Чутье не обмануло Кейт: спустя три минуты, толкнув дверь паба, она вздохнула с облегчением — Джек сидел за столиком в дальнем углу. Перед ним стоял бокал с бренди. Лицо его было бледным и мрачным. Заметив Кейт, он удивленно вскинул брови: встретиться с ней в этом месте он явно не ожидал.
— Я так и знала, что найду тебя здесь, — произнесла она. — Мистер Джайлс сообщил, что ты пошел в сторону Гринвича. Нам нужно поговорить.
— Говорить нам не о чем, — нахмурился Джек. — Все равно объяснить поступок Кристины ты не сможешь.
— А вот и смогу! — расстегивая пуговицы пальто, ответила Кейт. — Но ты должен обещать, что наберешься терпения и внимательно меня выслушаешь.
— Это что-то изменит? — с горечью поинтересовался Джек и отхлебнул из бокала.
— Представь себе, изменит! — уверенно заявила она, радуясь, что в пабе тепло. — И очень многое!
— Эмили опять пришла! — сказала Рут обескураженному викарию. — Я понимаю, тебе сейчас не до нее. Но все же поговори с ней. Она утверждает, что должна сказать тебе что-то очень важное.
Джек с яростью стукнул кулаком по столу. Проклятие! Какой же он дурак! Ведь Кристина пыталась втолковать ему…

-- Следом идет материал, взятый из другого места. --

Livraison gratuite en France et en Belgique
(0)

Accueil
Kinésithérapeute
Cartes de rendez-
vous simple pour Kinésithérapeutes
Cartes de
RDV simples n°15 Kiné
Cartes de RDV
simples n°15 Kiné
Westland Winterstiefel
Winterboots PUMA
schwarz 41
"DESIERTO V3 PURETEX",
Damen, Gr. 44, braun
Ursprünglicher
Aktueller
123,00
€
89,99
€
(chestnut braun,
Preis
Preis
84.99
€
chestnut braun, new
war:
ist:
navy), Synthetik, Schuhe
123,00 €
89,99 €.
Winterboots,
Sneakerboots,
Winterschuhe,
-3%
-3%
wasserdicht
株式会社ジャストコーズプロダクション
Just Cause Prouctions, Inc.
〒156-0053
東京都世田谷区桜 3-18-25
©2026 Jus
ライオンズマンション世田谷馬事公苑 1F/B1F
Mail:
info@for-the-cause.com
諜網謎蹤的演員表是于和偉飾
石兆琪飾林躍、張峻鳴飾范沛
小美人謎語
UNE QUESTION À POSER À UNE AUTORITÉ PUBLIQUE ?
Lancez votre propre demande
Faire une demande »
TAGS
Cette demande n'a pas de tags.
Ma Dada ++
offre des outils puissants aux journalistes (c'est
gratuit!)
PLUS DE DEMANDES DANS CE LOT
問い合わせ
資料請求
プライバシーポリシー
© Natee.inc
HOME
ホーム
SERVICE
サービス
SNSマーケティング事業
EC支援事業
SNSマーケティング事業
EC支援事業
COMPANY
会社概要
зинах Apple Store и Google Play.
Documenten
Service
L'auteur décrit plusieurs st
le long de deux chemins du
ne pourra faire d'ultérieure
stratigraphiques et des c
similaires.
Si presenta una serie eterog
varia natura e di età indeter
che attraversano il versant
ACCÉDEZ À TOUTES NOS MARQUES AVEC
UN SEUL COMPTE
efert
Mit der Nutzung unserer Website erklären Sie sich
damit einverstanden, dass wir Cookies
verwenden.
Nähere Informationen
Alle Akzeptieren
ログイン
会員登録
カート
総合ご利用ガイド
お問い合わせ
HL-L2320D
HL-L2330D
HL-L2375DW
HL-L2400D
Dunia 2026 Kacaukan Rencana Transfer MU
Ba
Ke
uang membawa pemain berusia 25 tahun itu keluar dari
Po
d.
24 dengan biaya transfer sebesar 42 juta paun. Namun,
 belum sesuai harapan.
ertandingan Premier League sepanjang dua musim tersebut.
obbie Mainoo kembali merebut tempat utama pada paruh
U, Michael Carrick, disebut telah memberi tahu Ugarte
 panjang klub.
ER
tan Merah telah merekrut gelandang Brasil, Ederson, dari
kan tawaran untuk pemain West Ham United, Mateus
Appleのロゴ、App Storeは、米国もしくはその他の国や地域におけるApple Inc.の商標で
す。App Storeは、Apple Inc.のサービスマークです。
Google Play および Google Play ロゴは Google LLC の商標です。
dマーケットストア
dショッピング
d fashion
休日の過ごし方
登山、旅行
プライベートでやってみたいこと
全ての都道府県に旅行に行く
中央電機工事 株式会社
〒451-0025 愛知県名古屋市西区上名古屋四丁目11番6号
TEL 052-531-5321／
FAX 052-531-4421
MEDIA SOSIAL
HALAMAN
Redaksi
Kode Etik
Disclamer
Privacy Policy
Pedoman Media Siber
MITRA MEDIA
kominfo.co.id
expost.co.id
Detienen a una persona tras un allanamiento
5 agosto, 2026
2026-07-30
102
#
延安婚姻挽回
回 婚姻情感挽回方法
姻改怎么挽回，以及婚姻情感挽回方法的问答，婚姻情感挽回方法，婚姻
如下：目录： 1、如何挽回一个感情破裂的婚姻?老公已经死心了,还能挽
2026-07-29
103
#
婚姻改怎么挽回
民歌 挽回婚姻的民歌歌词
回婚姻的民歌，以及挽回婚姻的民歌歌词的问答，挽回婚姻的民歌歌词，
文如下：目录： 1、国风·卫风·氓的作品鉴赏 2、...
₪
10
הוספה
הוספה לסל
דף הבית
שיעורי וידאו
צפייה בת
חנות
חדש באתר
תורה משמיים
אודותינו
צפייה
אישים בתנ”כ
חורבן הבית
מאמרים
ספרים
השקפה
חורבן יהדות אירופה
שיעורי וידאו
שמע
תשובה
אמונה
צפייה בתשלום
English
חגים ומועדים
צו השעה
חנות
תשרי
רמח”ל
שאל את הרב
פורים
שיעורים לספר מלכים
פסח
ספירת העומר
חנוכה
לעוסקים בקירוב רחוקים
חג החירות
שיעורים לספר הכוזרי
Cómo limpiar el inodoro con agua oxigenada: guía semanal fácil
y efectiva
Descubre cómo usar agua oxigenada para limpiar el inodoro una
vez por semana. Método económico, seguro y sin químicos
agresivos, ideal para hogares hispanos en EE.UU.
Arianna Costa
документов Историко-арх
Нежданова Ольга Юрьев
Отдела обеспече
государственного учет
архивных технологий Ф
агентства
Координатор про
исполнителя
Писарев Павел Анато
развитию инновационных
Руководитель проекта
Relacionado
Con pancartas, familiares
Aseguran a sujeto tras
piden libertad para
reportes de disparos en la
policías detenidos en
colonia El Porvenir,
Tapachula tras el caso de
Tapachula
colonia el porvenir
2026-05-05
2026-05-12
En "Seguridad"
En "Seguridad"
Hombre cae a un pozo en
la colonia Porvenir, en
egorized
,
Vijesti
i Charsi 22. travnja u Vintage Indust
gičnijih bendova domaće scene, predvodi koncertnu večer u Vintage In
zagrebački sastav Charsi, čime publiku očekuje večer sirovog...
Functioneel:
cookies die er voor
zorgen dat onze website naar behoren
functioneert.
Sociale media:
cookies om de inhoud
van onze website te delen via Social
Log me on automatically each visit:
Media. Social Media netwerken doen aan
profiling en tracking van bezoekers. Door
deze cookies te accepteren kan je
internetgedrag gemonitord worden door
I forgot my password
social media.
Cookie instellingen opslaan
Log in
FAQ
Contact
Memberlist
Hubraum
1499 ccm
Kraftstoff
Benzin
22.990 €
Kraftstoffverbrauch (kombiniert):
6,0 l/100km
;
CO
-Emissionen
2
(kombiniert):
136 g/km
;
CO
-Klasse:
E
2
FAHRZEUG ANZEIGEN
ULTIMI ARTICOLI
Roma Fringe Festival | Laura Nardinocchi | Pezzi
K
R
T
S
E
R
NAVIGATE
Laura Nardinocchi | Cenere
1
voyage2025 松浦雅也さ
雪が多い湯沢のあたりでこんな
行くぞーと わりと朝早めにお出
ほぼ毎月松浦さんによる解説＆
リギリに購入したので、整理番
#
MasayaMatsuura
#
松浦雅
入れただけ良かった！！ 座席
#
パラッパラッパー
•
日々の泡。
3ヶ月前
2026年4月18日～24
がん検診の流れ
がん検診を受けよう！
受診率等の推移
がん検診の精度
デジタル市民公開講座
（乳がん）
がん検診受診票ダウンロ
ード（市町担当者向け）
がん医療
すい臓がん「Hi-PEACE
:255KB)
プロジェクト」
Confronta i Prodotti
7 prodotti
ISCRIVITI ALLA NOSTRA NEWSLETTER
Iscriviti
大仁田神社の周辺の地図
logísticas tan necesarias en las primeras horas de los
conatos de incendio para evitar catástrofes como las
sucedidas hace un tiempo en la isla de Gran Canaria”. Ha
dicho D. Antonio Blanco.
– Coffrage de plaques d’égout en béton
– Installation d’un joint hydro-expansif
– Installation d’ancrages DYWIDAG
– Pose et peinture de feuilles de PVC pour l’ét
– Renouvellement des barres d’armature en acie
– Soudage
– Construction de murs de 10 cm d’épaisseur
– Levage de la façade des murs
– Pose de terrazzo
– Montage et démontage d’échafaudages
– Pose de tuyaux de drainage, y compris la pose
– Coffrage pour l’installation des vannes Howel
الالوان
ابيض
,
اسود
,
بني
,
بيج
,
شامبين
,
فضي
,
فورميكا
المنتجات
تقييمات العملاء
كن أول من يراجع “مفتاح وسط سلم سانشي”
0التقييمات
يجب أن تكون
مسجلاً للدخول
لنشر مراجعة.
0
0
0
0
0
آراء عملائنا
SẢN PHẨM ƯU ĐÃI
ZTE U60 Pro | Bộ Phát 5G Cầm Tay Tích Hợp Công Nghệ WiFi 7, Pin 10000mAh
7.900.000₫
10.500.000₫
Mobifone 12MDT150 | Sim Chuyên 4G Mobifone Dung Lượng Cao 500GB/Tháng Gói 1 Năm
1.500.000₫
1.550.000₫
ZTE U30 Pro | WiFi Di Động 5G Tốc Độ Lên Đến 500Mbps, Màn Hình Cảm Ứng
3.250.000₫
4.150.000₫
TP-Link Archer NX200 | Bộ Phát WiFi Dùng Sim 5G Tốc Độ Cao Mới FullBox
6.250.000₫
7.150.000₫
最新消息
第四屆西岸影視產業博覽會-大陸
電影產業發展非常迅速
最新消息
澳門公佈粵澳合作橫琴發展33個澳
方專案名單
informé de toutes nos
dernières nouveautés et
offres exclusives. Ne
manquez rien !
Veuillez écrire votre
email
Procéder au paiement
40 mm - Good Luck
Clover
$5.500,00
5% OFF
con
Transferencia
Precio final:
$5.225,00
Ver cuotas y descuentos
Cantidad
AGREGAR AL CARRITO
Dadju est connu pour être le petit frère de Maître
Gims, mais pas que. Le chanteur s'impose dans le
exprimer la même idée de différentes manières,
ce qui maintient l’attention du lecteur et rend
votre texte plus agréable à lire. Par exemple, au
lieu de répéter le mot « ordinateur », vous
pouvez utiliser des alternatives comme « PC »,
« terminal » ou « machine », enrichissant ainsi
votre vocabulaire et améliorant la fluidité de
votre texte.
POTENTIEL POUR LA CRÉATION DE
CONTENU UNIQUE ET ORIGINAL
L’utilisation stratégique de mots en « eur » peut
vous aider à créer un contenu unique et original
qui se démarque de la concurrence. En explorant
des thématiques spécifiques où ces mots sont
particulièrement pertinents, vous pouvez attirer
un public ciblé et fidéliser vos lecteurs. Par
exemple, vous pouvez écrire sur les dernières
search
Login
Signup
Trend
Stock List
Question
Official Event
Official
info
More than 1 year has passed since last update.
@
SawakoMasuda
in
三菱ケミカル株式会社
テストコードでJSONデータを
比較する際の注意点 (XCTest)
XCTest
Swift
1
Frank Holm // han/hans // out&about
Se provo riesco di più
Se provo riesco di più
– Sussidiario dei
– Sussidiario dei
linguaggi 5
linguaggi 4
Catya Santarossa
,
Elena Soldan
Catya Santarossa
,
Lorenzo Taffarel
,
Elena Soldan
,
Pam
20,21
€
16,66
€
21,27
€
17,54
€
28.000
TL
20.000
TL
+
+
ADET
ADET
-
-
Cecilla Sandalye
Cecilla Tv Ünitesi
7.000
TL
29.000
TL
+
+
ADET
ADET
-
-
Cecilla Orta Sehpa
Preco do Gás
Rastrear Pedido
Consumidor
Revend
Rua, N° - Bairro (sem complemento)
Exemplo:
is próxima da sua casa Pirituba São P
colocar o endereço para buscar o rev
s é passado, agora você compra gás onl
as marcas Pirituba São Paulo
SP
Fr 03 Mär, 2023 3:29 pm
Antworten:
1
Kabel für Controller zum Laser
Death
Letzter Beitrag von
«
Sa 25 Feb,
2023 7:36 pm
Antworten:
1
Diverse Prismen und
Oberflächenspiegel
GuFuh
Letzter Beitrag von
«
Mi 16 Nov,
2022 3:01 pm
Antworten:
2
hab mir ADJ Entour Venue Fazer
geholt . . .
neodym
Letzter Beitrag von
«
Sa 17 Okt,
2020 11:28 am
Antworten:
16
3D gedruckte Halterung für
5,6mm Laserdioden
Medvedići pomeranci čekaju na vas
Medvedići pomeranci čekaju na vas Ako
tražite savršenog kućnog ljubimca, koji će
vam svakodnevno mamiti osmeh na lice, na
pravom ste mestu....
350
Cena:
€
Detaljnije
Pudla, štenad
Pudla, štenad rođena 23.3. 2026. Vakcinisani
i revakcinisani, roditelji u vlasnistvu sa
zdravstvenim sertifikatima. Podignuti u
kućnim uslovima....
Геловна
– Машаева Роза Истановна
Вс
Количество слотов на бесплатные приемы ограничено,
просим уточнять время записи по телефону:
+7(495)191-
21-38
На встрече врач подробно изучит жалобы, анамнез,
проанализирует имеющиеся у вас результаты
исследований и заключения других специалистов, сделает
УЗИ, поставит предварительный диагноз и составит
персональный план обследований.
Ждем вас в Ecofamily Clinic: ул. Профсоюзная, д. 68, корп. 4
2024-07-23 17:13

Ему вспомнились ее слова, произнесенные утром перед его отъездом. Кристина сказала тогда, что ей нужно объяснить ему важную для нее вещь. И еще она призналась, что все чаще думает о маме и бабушке. И что же он ответил? При воспоминании об этом Джек зарычал от ярости. Он просто отмахнулся от нее, не пожелав вдуматься в смысл услышанного. Ему никогда не приходило в голову, что Кристина надеется, что ее родные живы, что она молится об их чудесном спасении. Он сказал, что ужасы войны лучше навсегда забыть. А потом легкомысленно посоветовал ей, еврейке, чувствующей себя предательницей своей религии и своего народа, брать пример с неунывающих девчонок из южного Лондона.
— Но ведь я не такая, как они, — возразила Кристина. — Я немецкая еврейка.
Даже после этих слов Джек не понял, насколько серьезно она настроена. Более того, он заявил, что не считает ее еврейкой и тем более немкой. Джек снова зарычал от бессильной злости. Лишь теперь ему стало понятно, почему она не продолжила тот разговор. Как же горько ей было остаться одной, без его поддержки, наедине со своими неразрешенными проблемами! А он в этот момент спокойно ел на кухне селедку.